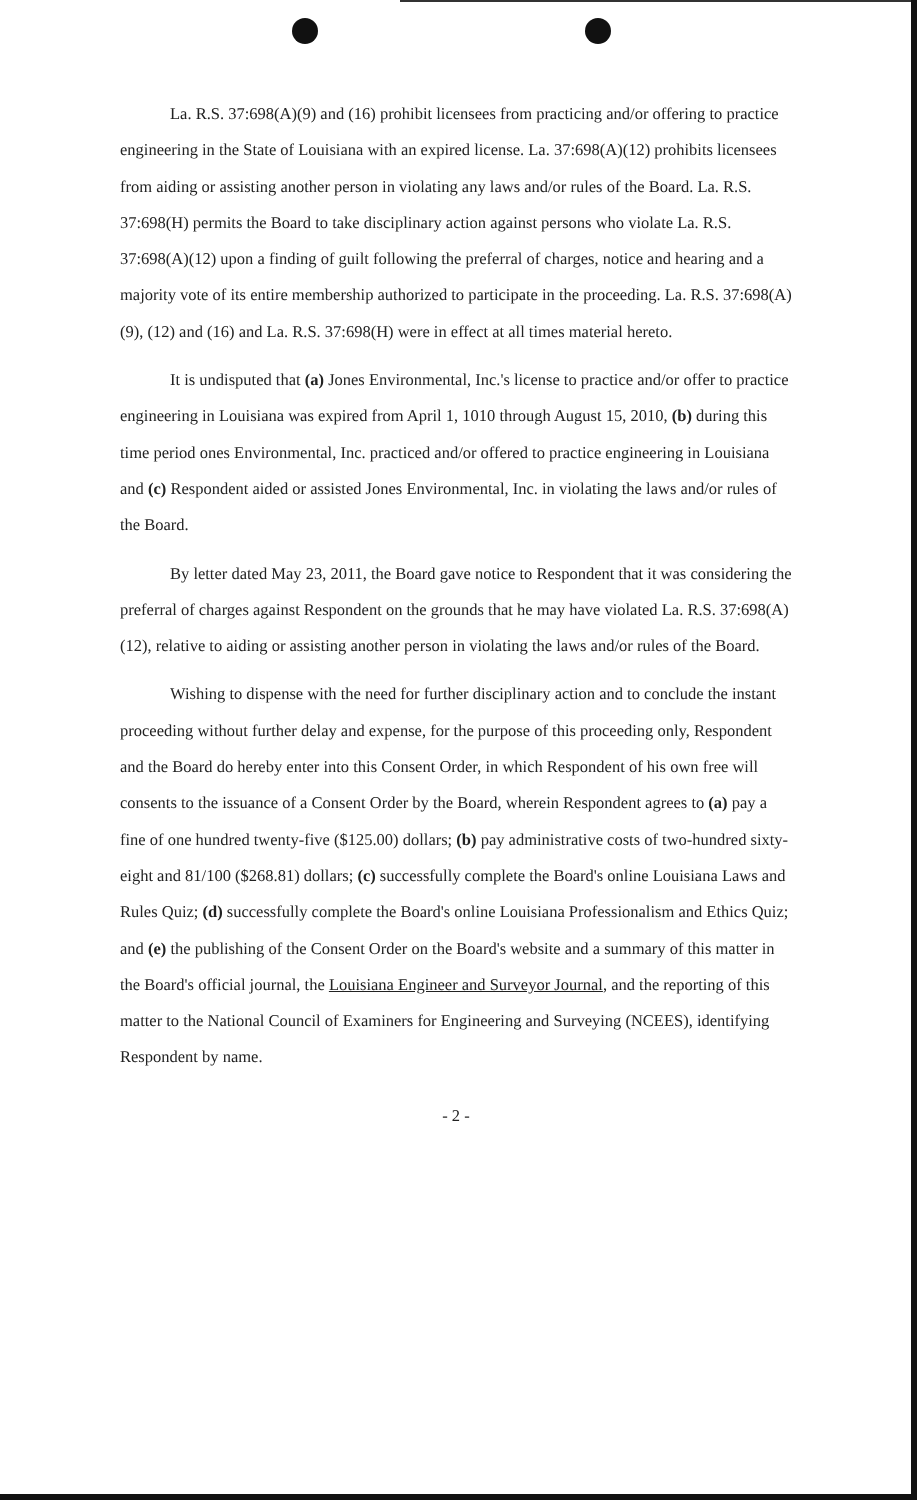La. R.S. 37:698(A)(9) and (16) prohibit licensees from practicing and/or offering to practice engineering in the State of Louisiana with an expired license. La. 37:698(A)(12) prohibits licensees from aiding or assisting another person in violating any laws and/or rules of the Board. La. R.S. 37:698(H) permits the Board to take disciplinary action against persons who violate La. R.S. 37:698(A)(12) upon a finding of guilt following the preferral of charges, notice and hearing and a majority vote of its entire membership authorized to participate in the proceeding. La. R.S. 37:698(A)(9), (12) and (16) and La. R.S. 37:698(H) were in effect at all times material hereto.
It is undisputed that (a) Jones Environmental, Inc.'s license to practice and/or offer to practice engineering in Louisiana was expired from April 1, 1010 through August 15, 2010, (b) during this time period ones Environmental, Inc. practiced and/or offered to practice engineering in Louisiana and (c) Respondent aided or assisted Jones Environmental, Inc. in violating the laws and/or rules of the Board.
By letter dated May 23, 2011, the Board gave notice to Respondent that it was considering the preferral of charges against Respondent on the grounds that he may have violated La. R.S. 37:698(A)(12), relative to aiding or assisting another person in violating the laws and/or rules of the Board.
Wishing to dispense with the need for further disciplinary action and to conclude the instant proceeding without further delay and expense, for the purpose of this proceeding only, Respondent and the Board do hereby enter into this Consent Order, in which Respondent of his own free will consents to the issuance of a Consent Order by the Board, wherein Respondent agrees to (a) pay a fine of one hundred twenty-five ($125.00) dollars; (b) pay administrative costs of two-hundred sixty-eight and 81/100 ($268.81) dollars; (c) successfully complete the Board's online Louisiana Laws and Rules Quiz; (d) successfully complete the Board's online Louisiana Professionalism and Ethics Quiz; and (e) the publishing of the Consent Order on the Board's website and a summary of this matter in the Board's official journal, the Louisiana Engineer and Surveyor Journal, and the reporting of this matter to the National Council of Examiners for Engineering and Surveying (NCEES), identifying Respondent by name.
- 2 -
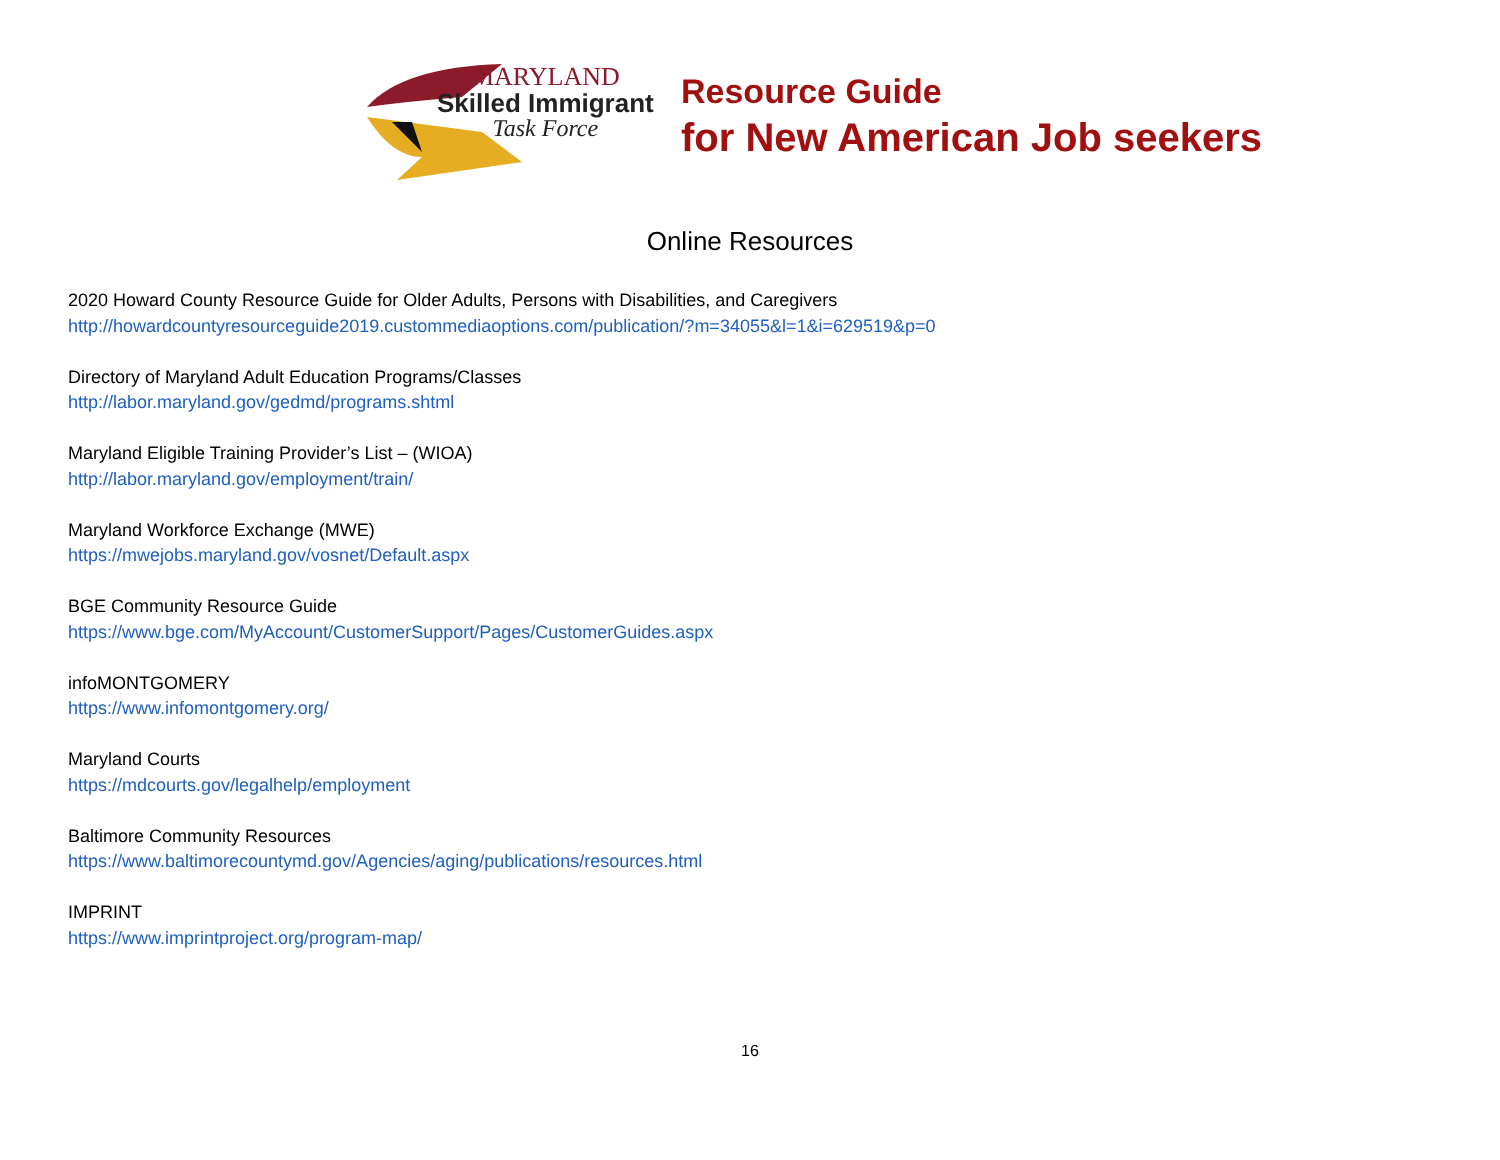MARYLAND
Skilled Immigrant
Task Force
Resource Guide
for New American Job seekers
Online Resources
2020 Howard County Resource Guide for Older Adults, Persons with Disabilities, and Caregivers
http://howardcountyresourceguide2019.custommediaoptions.com/publication/?m=34055&l=1&i=629519&p=0
Directory of Maryland Adult Education Programs/Classes
http://labor.maryland.gov/gedmd/programs.shtml
Maryland Eligible Training Provider’s List – (WIOA)
http://labor.maryland.gov/employment/train/
Maryland Workforce Exchange (MWE)
https://mwejobs.maryland.gov/vosnet/Default.aspx
BGE Community Resource Guide
https://www.bge.com/MyAccount/CustomerSupport/Pages/CustomerGuides.aspx
infoMONTGOMERY
https://www.infomontgomery.org/
Maryland Courts
https://mdcourts.gov/legalhelp/employment
Baltimore Community Resources
https://www.baltimorecountymd.gov/Agencies/aging/publications/resources.html
IMPRINT
https://www.imprintproject.org/program-map/
16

○ ○ ○ ○ ○ ○ ○

# [TASK REQUIREMENTS]
The answer must consist of every line from the entries above that contains "this".

# [SOLVED PROBLEM]
It is undisputed that (a) Jones Environmental, Inc.'s license to practice and/or offer to practice engineering in Louisiana was expired from April 1, 1010 through August 15, 2010, (b) during this time period ones Environmental, Inc. practiced and/or offered to practice engineering in Louisiana and (c) Respondent aided or assisted Jones Environmental, Inc. in violating the laws and/or rules of the Board.
Wishing to dispense with the need for further disciplinary action and to conclude the instant proceeding without further delay and expense, for the purpose of this proceeding only, Respondent and the Board do hereby enter into this Consent Order, in which Respondent of his own free will consents to the issuance of a Consent Order by the Board, wherein Respondent agrees to (a) pay a fine of one hundred twenty-five ($125.00) dollars; (b) pay administrative costs of two-hundred sixty-eight and 81/100 ($268.81) dollars; (c) successfully complete the Board's online Louisiana Laws and Rules Quiz; (d) successfully complete the Board's online Louisiana Professionalism and Ethics Quiz; and (e) the publishing of the Consent Order on the Board's website and a summary of this matter in the Board's official journal, the Louisiana Engineer and Surveyor Journal, and the reporting of this matter to the National Council of Examiners for Engineering and Surveying (NCEES), identifying Respondent by name.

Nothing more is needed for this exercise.